Stored items
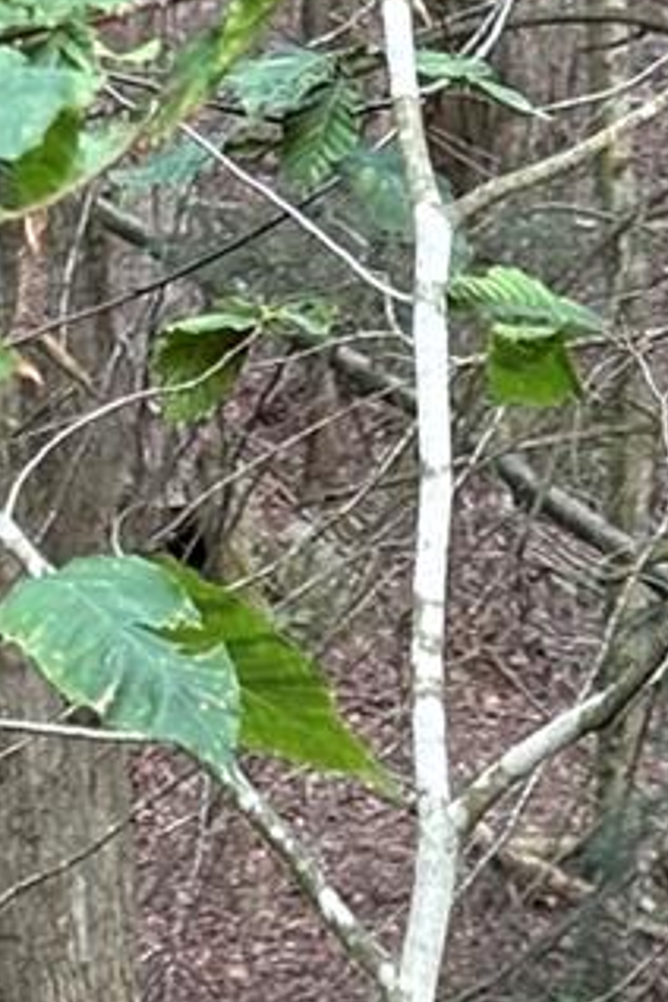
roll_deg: +6.5
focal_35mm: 261
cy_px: 2221
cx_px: 148
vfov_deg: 7.5
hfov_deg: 5.3
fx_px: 7264
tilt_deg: -19.2
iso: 160
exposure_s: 1/59
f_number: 1.6
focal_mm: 5.96
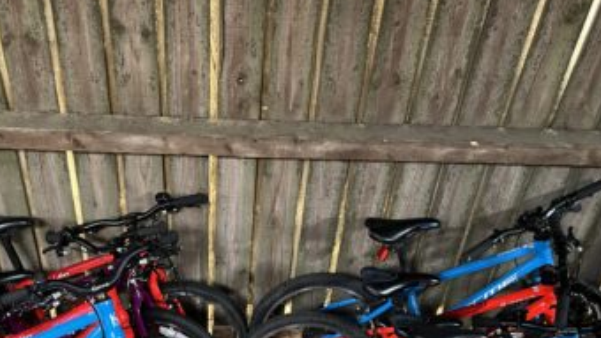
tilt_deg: -40.5
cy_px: 246
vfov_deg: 29.3
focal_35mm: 40
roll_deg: -6.0
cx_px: 270
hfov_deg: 50.4
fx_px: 637
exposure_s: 1/38
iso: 640
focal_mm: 5.1
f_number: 1.6
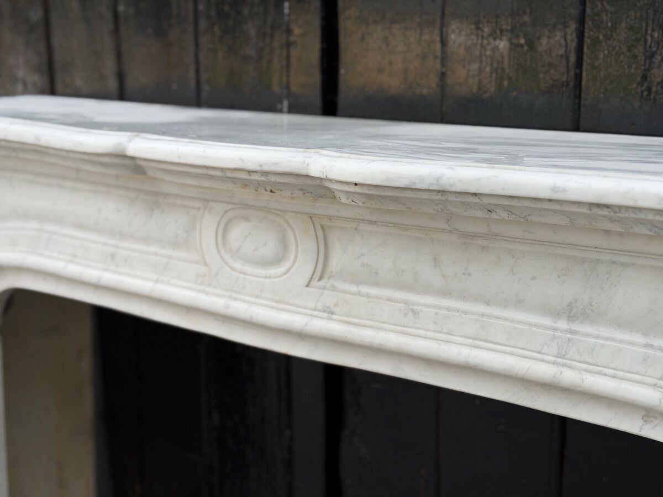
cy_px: 248
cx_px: 332
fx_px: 919
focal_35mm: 48
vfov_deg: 30.3
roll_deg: -0.4
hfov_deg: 39.7
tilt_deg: -13.3
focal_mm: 6.76
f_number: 1.78
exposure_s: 1/1838
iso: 64
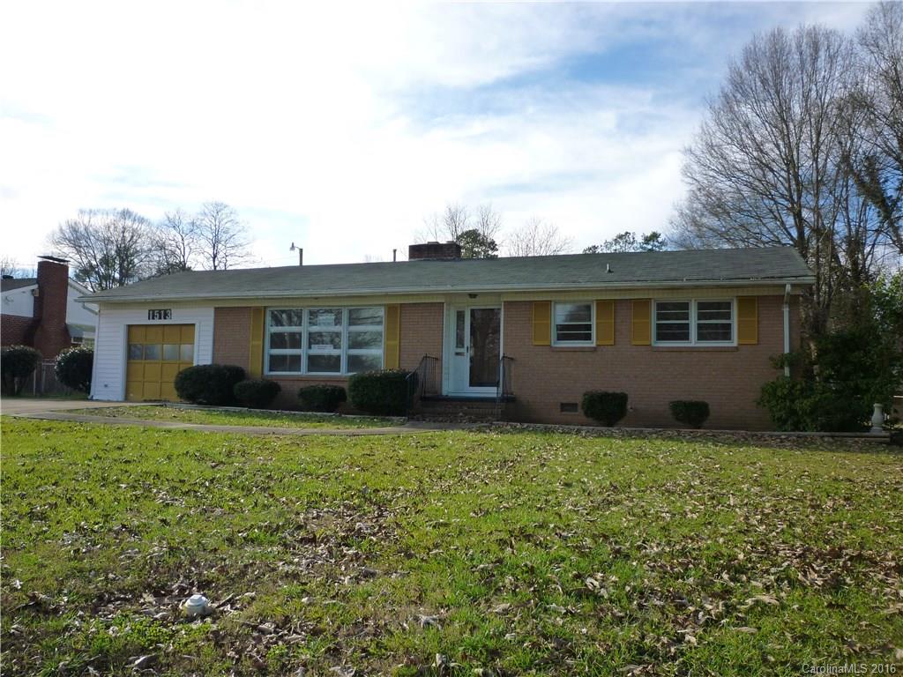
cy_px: 338
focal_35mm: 29
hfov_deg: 61.7
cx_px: 452
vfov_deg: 48.2
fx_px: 756
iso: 125
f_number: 3.5
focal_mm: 5.2
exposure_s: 1/500
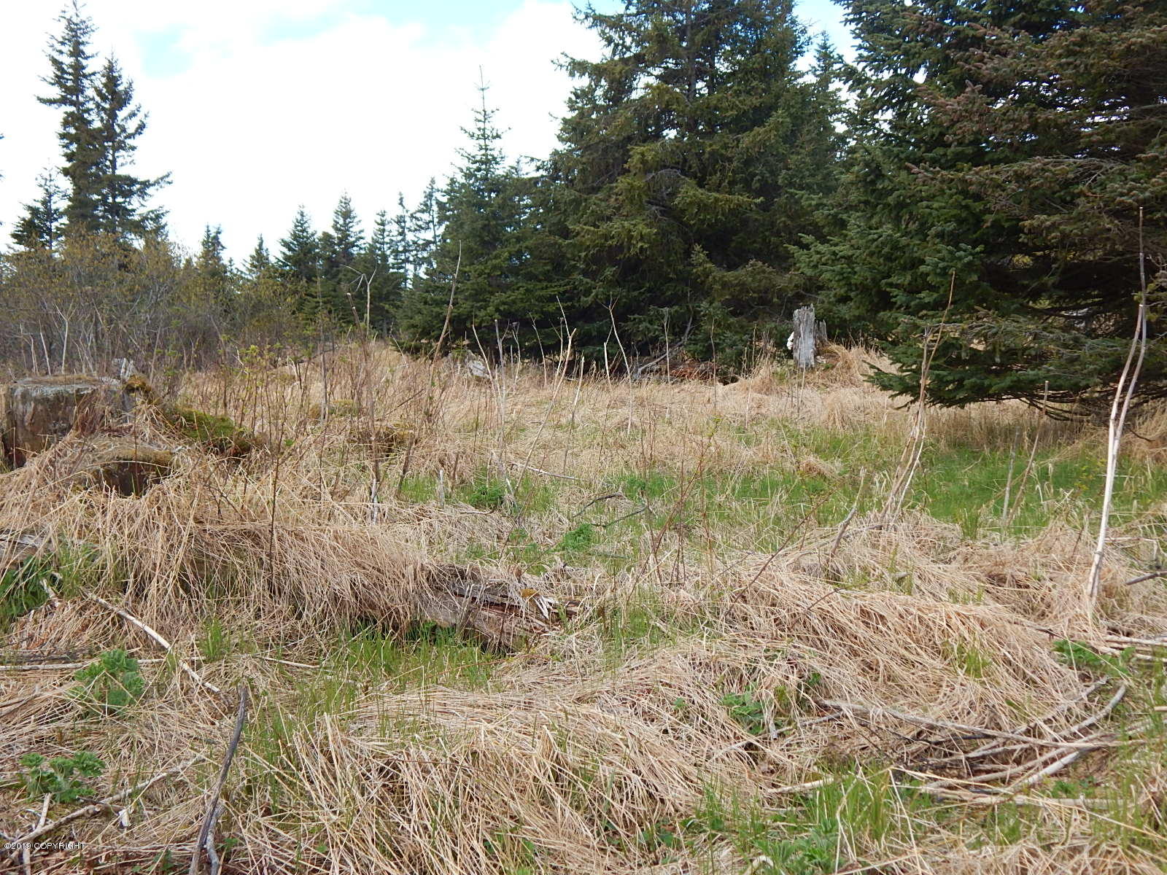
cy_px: 438
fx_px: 1450
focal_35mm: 43
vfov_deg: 33.6
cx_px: 584
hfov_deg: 43.9
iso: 125
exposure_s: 1/320
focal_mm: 7.7
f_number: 3.6
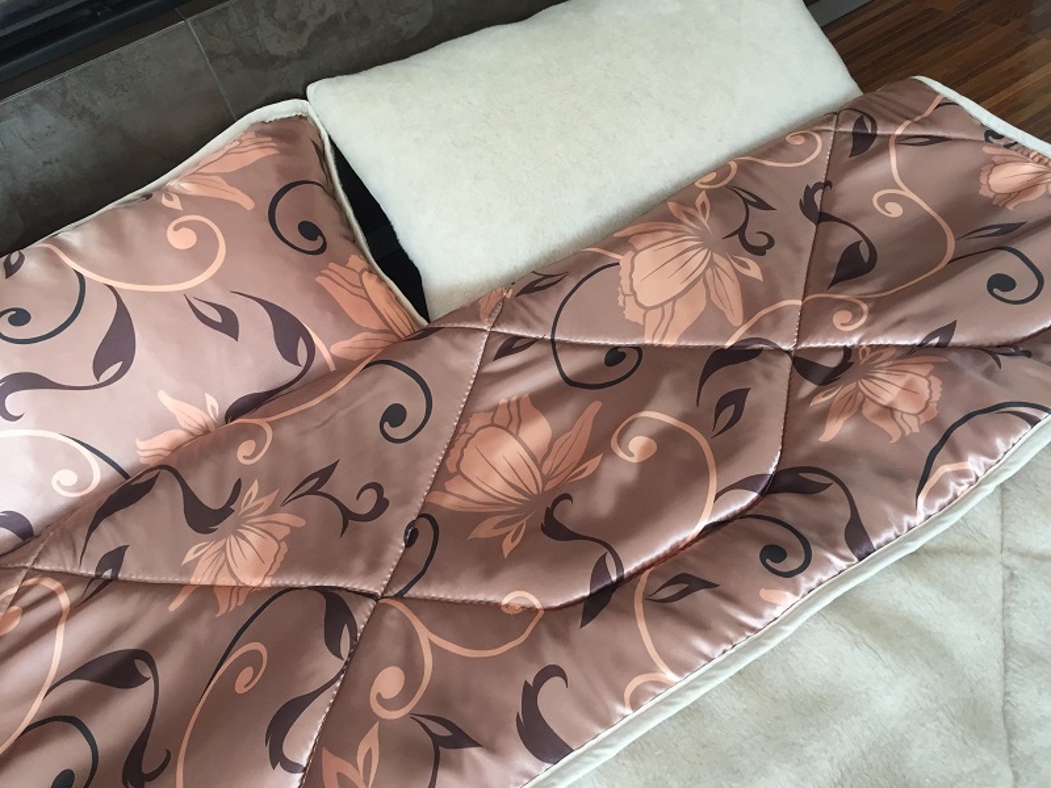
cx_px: 526
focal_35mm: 29
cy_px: 394
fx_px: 880
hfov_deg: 61.7
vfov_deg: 48.2
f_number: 2.2
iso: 100
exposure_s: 1/33
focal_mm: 4.15
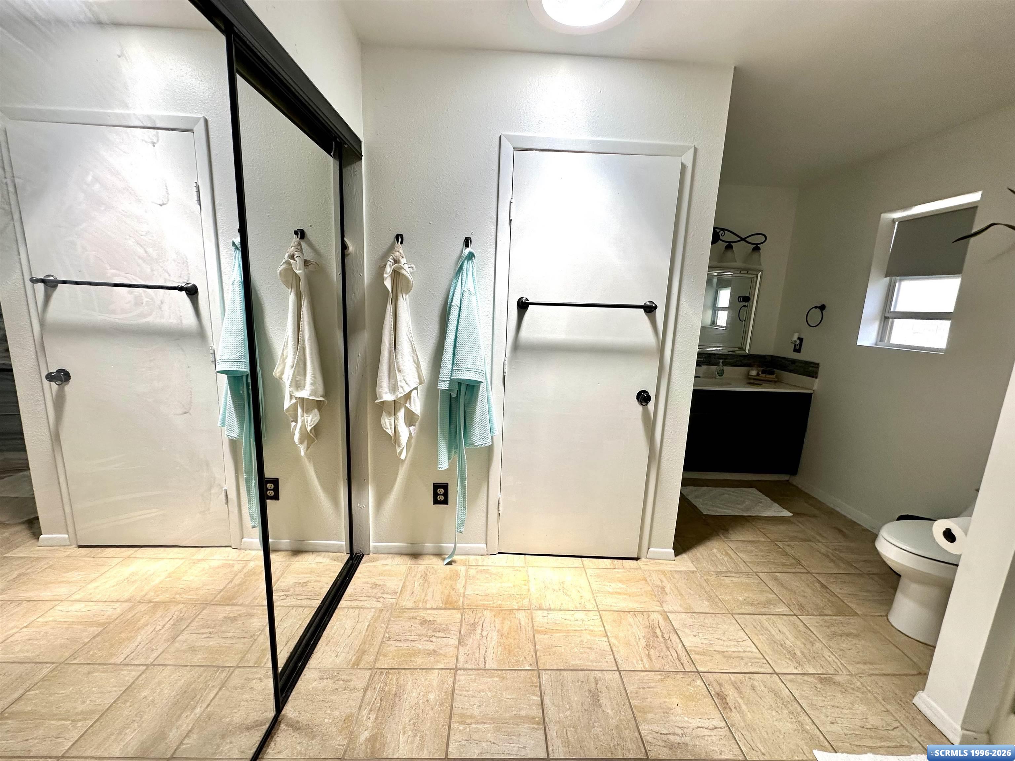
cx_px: 508
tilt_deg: -9.8
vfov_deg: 85.7
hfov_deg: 102.1
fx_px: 411
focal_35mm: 14
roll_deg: -2.0
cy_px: 380
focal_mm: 2.22
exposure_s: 1/120
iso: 64
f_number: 2.2
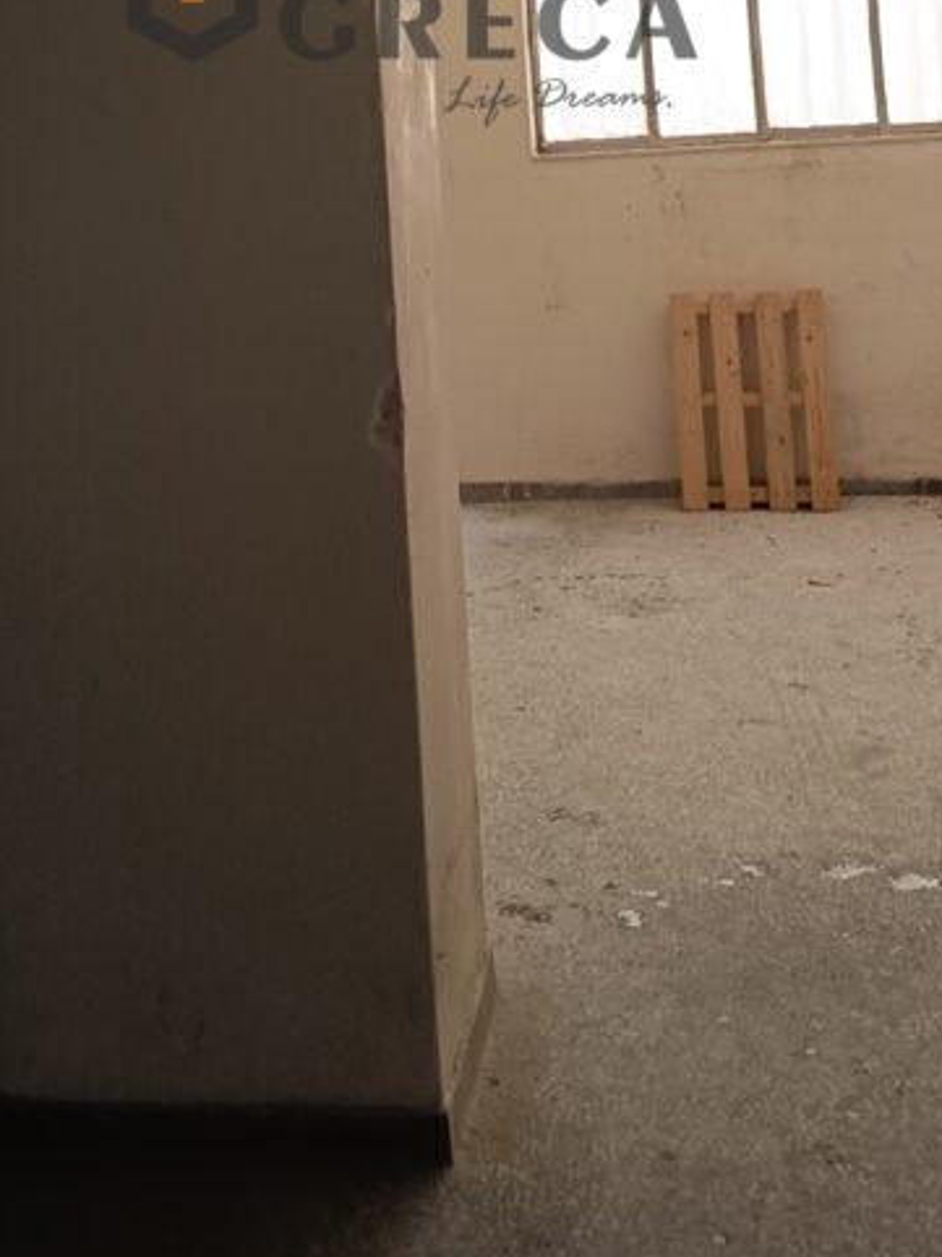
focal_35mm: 51
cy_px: -8
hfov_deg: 28.5
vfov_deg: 34.1
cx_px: 412
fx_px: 1852
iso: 732
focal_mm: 5.27
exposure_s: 1/25
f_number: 1.7
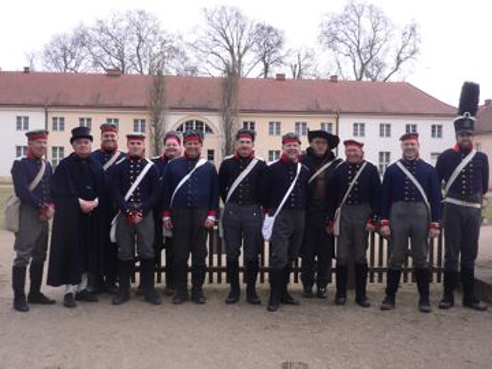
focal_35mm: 35
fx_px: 497
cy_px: 184
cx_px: 246
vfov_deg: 40.7
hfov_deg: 52.6
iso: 80
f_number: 2.8
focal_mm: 5.8
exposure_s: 1/400
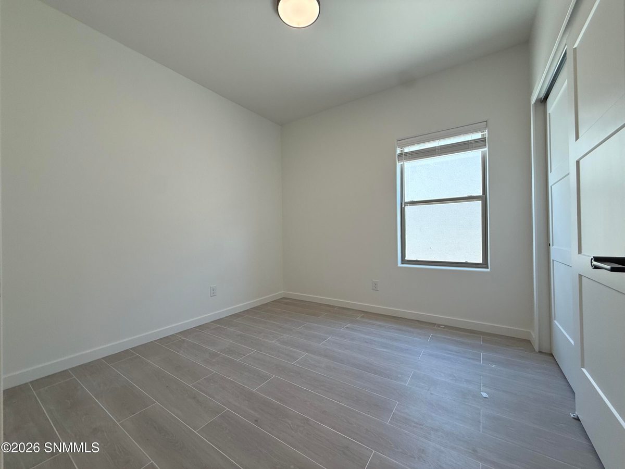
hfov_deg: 102.1
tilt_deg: -0.1
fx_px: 253
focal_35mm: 14
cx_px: 312
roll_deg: +0.7
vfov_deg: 85.7
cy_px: 234
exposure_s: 1/120
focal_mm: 2.22
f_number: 2.2
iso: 80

YOUR INSTRUCTIONS
No pictures go in the copy. Set down all the data exactly.

RESPONSE
roll_deg: +6.5
focal_35mm: 261
cy_px: 2221
cx_px: 148
vfov_deg: 7.5
hfov_deg: 5.3
fx_px: 7264
tilt_deg: -19.2
iso: 160
exposure_s: 1/59
f_number: 1.6
focal_mm: 5.96
tilt_deg: -40.5
cy_px: 246
vfov_deg: 29.3
focal_35mm: 40
roll_deg: -6.0
cx_px: 270
hfov_deg: 50.4
fx_px: 637
exposure_s: 1/38
iso: 640
focal_mm: 5.1
f_number: 1.6
cy_px: 248
cx_px: 332
fx_px: 919
focal_35mm: 48
vfov_deg: 30.3
roll_deg: -0.4
hfov_deg: 39.7
tilt_deg: -13.3
focal_mm: 6.76
f_number: 1.78
exposure_s: 1/1838
iso: 64
cy_px: 338
focal_35mm: 29
hfov_deg: 61.7
cx_px: 452
vfov_deg: 48.2
fx_px: 756
iso: 125
f_number: 3.5
focal_mm: 5.2
exposure_s: 1/500
cy_px: 438
fx_px: 1450
focal_35mm: 43
vfov_deg: 33.6
cx_px: 584
hfov_deg: 43.9
iso: 125
exposure_s: 1/320
focal_mm: 7.7
f_number: 3.6
cx_px: 526
focal_35mm: 29
cy_px: 394
fx_px: 880
hfov_deg: 61.7
vfov_deg: 48.2
f_number: 2.2
iso: 100
exposure_s: 1/33
focal_mm: 4.15
cx_px: 508
tilt_deg: -9.8
vfov_deg: 85.7
hfov_deg: 102.1
fx_px: 411
focal_35mm: 14
roll_deg: -2.0
cy_px: 380
focal_mm: 2.22
exposure_s: 1/120
iso: 64
f_number: 2.2
focal_35mm: 51
cy_px: -8
hfov_deg: 28.5
vfov_deg: 34.1
cx_px: 412
fx_px: 1852
iso: 732
focal_mm: 5.27
exposure_s: 1/25
f_number: 1.7
focal_35mm: 35
fx_px: 497
cy_px: 184
cx_px: 246
vfov_deg: 40.7
hfov_deg: 52.6
iso: 80
f_number: 2.8
focal_mm: 5.8
exposure_s: 1/400
hfov_deg: 102.1
tilt_deg: -0.1
fx_px: 253
focal_35mm: 14
cx_px: 312
roll_deg: +0.7
vfov_deg: 85.7
cy_px: 234
exposure_s: 1/120
focal_mm: 2.22
f_number: 2.2
iso: 80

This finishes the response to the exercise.